Elon Musk. Photo: VCG/VCG via Getty Images
Tesla reported Q2 revenue of $4 billion and a loss of $3.06 a share on Wednesday, both of which missed analysts' predictions.
Why it matters: "Tesla Inc. burned through less cash than analysts’ expected last quarter and stood firm with CEO Elon Musk’s projection that profit is around the corner after years of losses," per Bloomberg.
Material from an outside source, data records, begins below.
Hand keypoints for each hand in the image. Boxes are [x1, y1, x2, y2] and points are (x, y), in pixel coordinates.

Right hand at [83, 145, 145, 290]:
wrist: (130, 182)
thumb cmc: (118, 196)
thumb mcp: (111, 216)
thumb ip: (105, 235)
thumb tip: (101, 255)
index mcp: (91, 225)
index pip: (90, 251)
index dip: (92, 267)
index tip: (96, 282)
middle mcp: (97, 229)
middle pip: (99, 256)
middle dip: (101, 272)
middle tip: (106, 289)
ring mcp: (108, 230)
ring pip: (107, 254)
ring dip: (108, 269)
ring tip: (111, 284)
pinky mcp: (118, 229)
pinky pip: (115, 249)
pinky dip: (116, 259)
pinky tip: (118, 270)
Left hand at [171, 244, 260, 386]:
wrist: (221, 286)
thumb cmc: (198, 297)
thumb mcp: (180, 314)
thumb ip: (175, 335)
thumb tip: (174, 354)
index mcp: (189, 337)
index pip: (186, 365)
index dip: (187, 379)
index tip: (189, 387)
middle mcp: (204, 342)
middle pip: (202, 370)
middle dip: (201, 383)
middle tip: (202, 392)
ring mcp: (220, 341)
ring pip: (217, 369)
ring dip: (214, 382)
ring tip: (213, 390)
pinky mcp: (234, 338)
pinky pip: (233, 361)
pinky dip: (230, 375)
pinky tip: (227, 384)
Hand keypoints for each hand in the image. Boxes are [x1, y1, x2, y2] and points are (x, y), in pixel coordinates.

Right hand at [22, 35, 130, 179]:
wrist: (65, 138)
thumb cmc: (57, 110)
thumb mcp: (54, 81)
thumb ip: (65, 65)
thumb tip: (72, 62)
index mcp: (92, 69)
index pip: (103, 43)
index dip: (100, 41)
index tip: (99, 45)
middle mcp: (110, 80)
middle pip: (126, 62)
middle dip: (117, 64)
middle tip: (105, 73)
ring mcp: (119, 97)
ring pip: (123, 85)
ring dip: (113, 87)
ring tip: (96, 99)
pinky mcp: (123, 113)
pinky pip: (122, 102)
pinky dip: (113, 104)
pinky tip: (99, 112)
The earnings report was important for Tesla as concerns loom about Tesla's ability to be profitable, various production problems, and demand for the Model 3.
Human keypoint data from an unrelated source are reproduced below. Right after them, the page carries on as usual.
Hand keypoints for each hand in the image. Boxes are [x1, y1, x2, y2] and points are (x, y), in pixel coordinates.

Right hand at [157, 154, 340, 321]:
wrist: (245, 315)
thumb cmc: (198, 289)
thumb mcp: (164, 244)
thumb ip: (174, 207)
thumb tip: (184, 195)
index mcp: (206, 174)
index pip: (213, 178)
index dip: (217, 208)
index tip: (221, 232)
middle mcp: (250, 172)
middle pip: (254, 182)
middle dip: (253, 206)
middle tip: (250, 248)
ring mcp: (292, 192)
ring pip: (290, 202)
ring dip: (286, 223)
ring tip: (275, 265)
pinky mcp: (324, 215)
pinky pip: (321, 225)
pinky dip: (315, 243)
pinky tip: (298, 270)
The details: According to Zacks, revenue was expected to hit $3.79 billion with losses of $2.71 per share.
- Free cash flow was negative $739 million for the three months ended in June, whereas analysts were predicting the company would spend about $900 million — after spending about $1 billion the past three quarters, per Bloomberg.
- Tesla's stock was down 3.4% through Wednesday’s close.
Tesla expects to produce 50,000-55,000 Model 3s next quarter, and wants to produce 6,000 Model 3 vehicles per week by late August, per the letter.
“It took 15 years to execute on our initial goal to produce an affordable, long-range electric vehicle that can also be highly profitable. In the second half of 2018, we expect, for the first time in our history, to become both sustainably profitable and cash flow positive.”— Musk and Chief Financial Officer Deepak Ahuja wrote in the letter.